== Selected text ==
# Help me pick a headset color.



## Fattybiker (Mar 2, 2005)

I know this is very subjective, but I'm changing my headset on my 2000 polished Classic and not sure what color to go with. The new headset will be a 1" threadless Chris King of course. Do I stick with the silver version and keep it uniformed in color? Do I go black since I've got black FSA carbon K-wings, a black Ritchey WCS stem, a black FSA carbon post, and black Ligero built Alex RD400 rims? Or do I go with some color like the sweet red or blue headsets? Choices, choices, choices! I like the titanium headset, but I don't know if I can justify the cost over the standard aluminum ones. Any help would be appreciated:thumbsup:


----------



## clgtide1 (Jul 24, 2002)

I would go with the black one. I have a silver Chris King on my Ghisallo and is fine. My brother just got a black one for his. I think the contrast will be nice.
===
== Supplied material ==
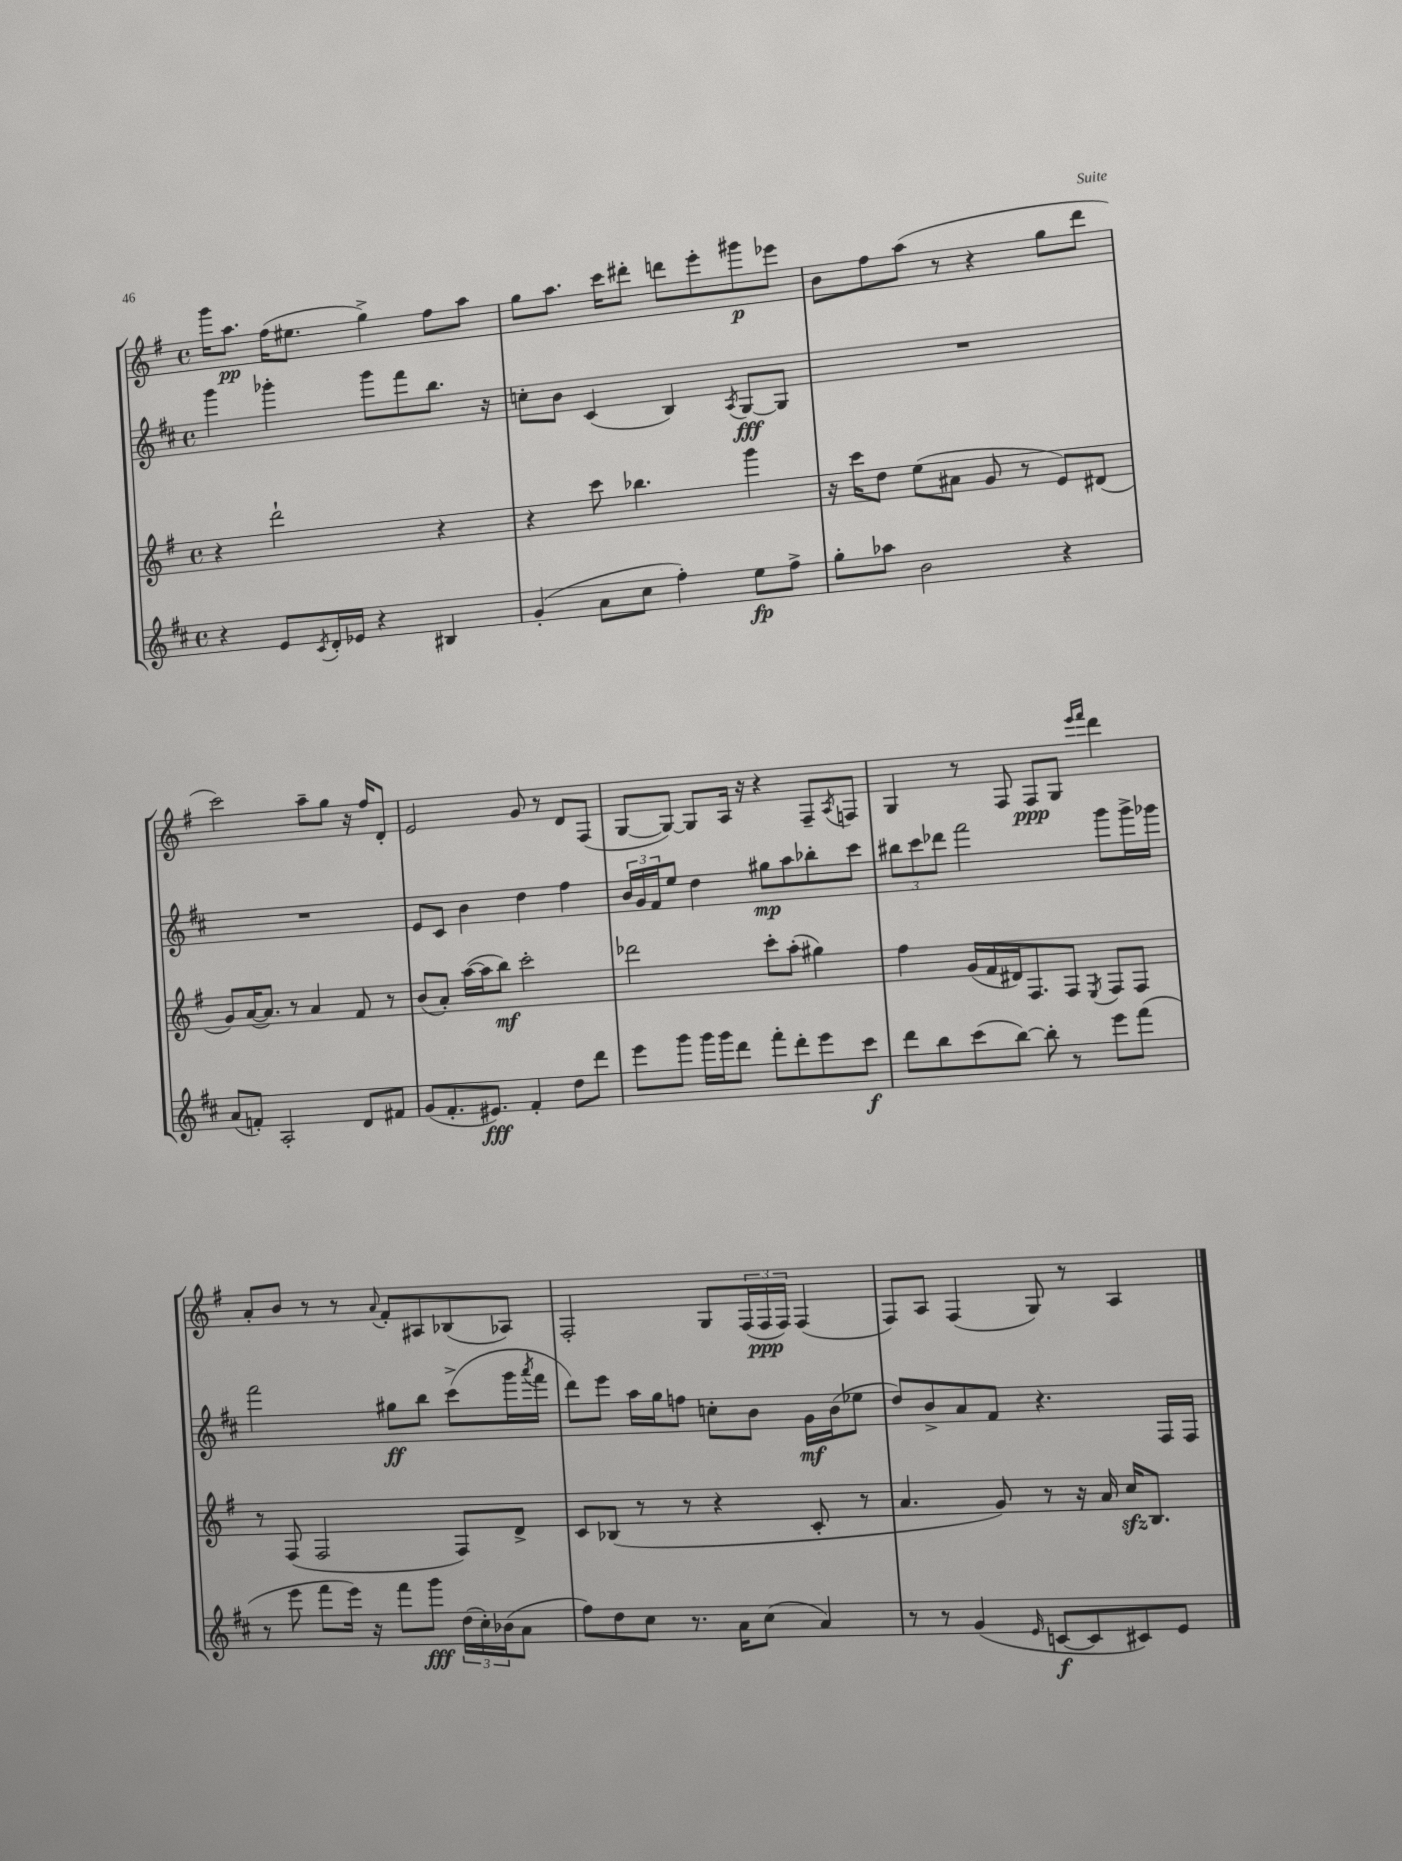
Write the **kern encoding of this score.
===
(Task instructions)
• a. Answer from the headset color thread:
(i) What headset is Fattybiker going to install?
(ii) What stem is on Fattybiker's bike?
(iii) What headset does clgtide1 have on the Ghisallo?
• b. Copy the stretch of the headset color thread from "## Fattybiker (Mar" through "(Jul 24, 2002)".
• c. Resume the headset color thread after its last sentence.
The lines have nothing to do with the headset color thread.

(Responses for each task)
• a.
(i) A 1" threadless Chris King.
(ii) A black Ritchey WCS stem.
(iii) A silver Chris King.

• b.
## Fattybiker (Mar 2, 2005)

I know this is very subjective, but I'm changing my headset on my 2000 polished Classic and not sure what color to go with. The new headset will be a 1" threadless Chris King of course. Do I stick with the silver version and keep it uniformed in color? Do I go black since I've got black FSA carbon K-wings, a black Ritchey WCS stem, a black FSA carbon post, and black Ligero built Alex RD400 rims? Or do I go with some color like the sweet red or blue headsets? Choices, choices, choices! I like the titanium headset, but I don't know if I can justify the cost over the standard aluminum ones. Any help would be appreciated:thumbsup:


----------



## clgtide1 (Jul 24, 2002)

• c.
----------



## Veni Vidi Vici (Feb 10, 2004)

*Black*, of course


----------



## Juanmoretime (Nov 24, 2001)

I have a gold King on my titanium frame. It goes well with the gold KMCX10SL chain.


----------



## Fattybiker (Mar 2, 2005)

Wow, never would have given gold a thought, but man that looks nice! If anyone else has pic's of their headset, please share. Black would contrast the polished ti very nicely. 

Thanks guys:thumbsup:


----------



## linus (Mar 24, 2005)

I like pink for some reason......


----------



## Fastgaijin (Aug 24, 2005)

You're bike is a classic, so you need to stay classic: black.


----------



## Fattybiker (Mar 2, 2005)

Black is what I initially thought I'd go with, so black it will be since that seems to be the consenses. 

Cheers:thumbsup:


----------



## spookyload (Jan 30, 2004)

How about the patriot or rasta? The patriot is Red, silver, and blue. One of each component. The rasta is green, red, yellow, and black. All of these colors are in the headbadge and would look good. There is even a site on ebay that sells CK's where you can pick the color of each part.


----------



## msheron (Nov 2, 2005)

I just bought a silver one................I want to keep that Ti look or at least shade of color.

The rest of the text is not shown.